A travers l’histoire de la Chine, les périodes de conflits conduisirent à la formation de pouvoirs locaux et à l’utilisation de la force. Dans certains cas, il arriva que certains pratiquants de Tai Ji se retrouvent impliqués dans la pacification de certaines régions, avec la nécessité de mettre en application immédiatement l’instruction du Tai Ji martial. Les aspects philosophiques et méditatifs de l’art furent graduellement abandonnés par la plupart des gens, l’instruction se limitant presque exclusivement à son aspect combatif.

Les vrais maîtres de Tai Ji demeurèrent dans les montagnes et vécurent une vie monacale avec leurs adeptes dans le but de poursuivre l’art authentique. Ils méditaient et pratiquaient journellement pour discipliner leur corps, conditionner leur esprit et cultiver l’essence.

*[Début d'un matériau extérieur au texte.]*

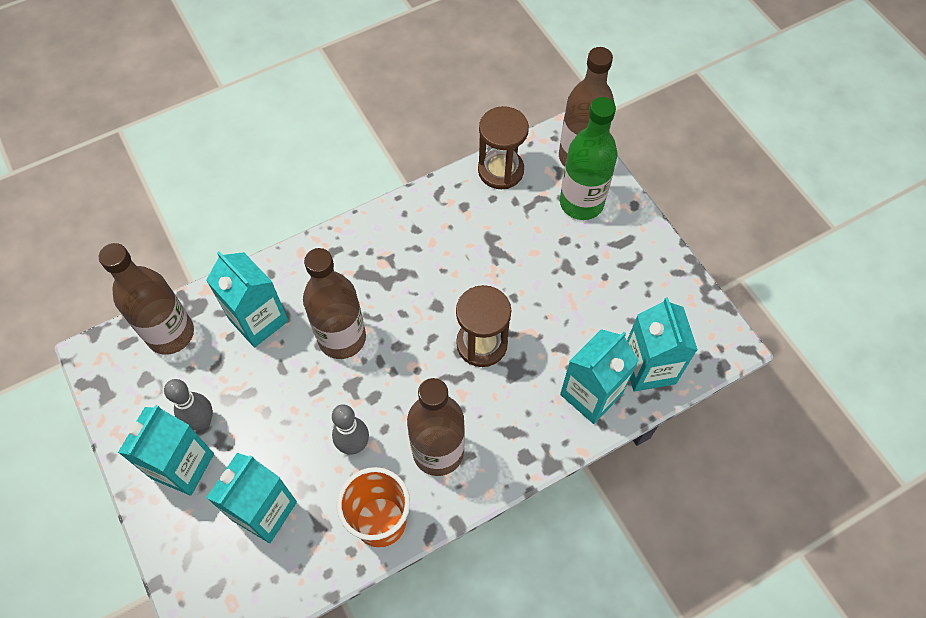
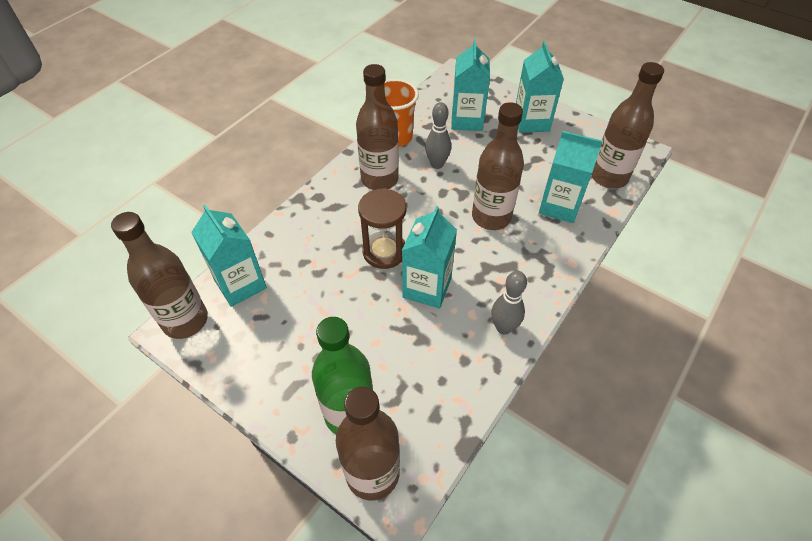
camera: 155 degrees right, 10 degrees down
grey bowling pin [164,379,213,430] -> grey bowling pin moved to [491,271,527,334]
brown hourglass [478,106,529,189] -> none
turquoise carton [560,329,639,424] -> turquoise carton moved to [402,206,457,308]
none -> brown bottle [111,212,208,339]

De cette manière, le système d’origine fut préservé plus ou moins intact. »...

« Dans les périodes de paix et quand le besoin d’apprendre à se défendre eut disparu, ceux qui enseignaient leur art de manière professionnelle continuèrent à professer suivant un mode familial. Ils apprenaient seulement à ceux qui se montraient vraiment interessés et surtout à leur progéniture, pour qu’elle puisse à son tour en faire sa profession. Les noms des familles finirent par devenir associés aux différents style de Tai Ji (par exemple le style Ch’en, le style Yang, le style Wu). Nombreux sont les styles qui demeurent aujourd’hui encore. Chaque style avait ses particularités mais tous se conformaient aux principes classiques du Tai Ji. Aujourd’hui le style de Tai Ji tel qu’il était pratiqué dans les temples reste le plus authentique. »

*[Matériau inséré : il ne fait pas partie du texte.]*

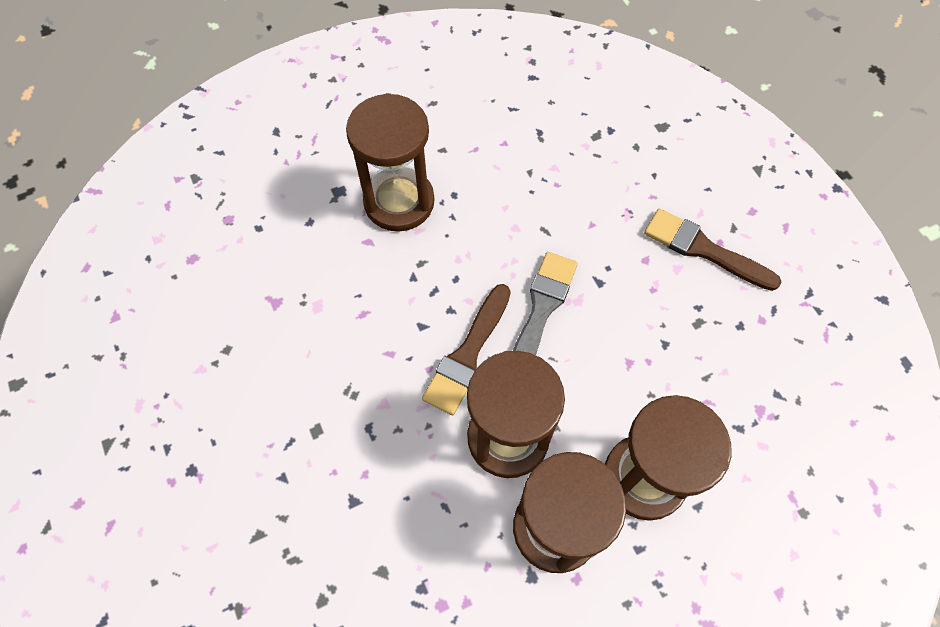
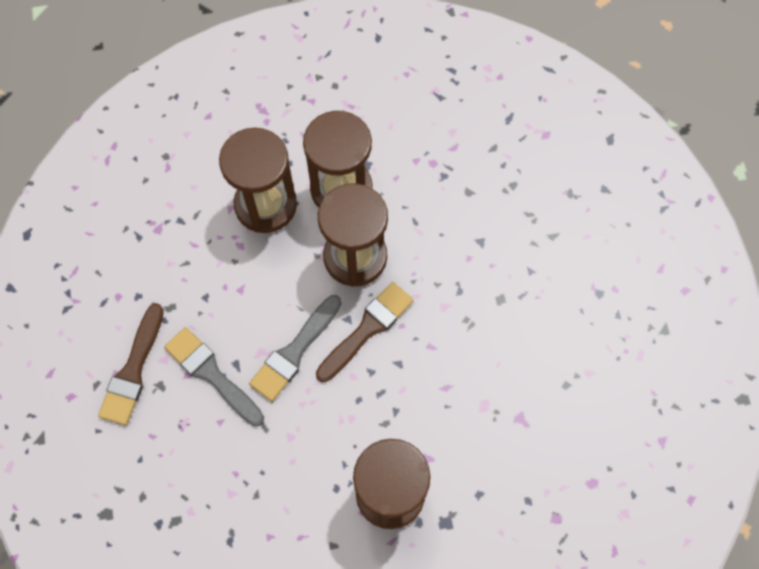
camera: 165 degrees left, 5 degrees up
brown brush [644,209,781,291] -> brown brush turned 60 degrees clockwise [98,303,164,425]
none -> grey brush [164,327,264,426]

« ...aussitôt que l’empire des Ching apprit qu’il existait un art sophistiqué comme le Tai Ji, ils enrôlèrent le maître le plus fameux de l’époque. Yang Lu-Chang (1799-1872), qui créa le style de la famille Yang, récalcitrant à se mettre au service des Mandchous, modifia volontairement les formes méditatives, les transforma en une sorte d’exercice extérieur, qui comportait des mouvements lents, ignorant complètement la philosophie interne et la discipline mentale qui sont la clef du Tai Ji. A partir de cette époque, le style familial du Tai Ji se transmit de manière plus restreinte... »

« C’est ainsi que la forme modifiée du Tai Ji Quan devint le Tai Ji Quan d’aujourd’hui, ou le soi-disant exercice de Tai Ji. Ce Tai Ji là est pratiqué publiquement en Chine à l’heure actuelle. A notre époque, il se peut qu’une personne reçoive une instruction dans l’art du Tai Ji pendant des années et quel que soit le style qu’on lui enseigne, elle n’apprenne seulement « que » le Tai Ji public. En d’autres termes presque tout le Tai Ji enseigné aujourd’hui n’a rien de commun avec le Tai Ji d’origine et se trouve dénué de sens...Si quelqu’un s’investit sérieusement dans l’étude du Tai Ji, dans une recherche de l’Art authentique, alors le style monastique fait son apparition. On peut apprécier à sa juste valeur le courage et le dévouement des maitres qui ont préservé la lignée du Tai Ji monastique au cours du temps. Ceci est notre héritage ».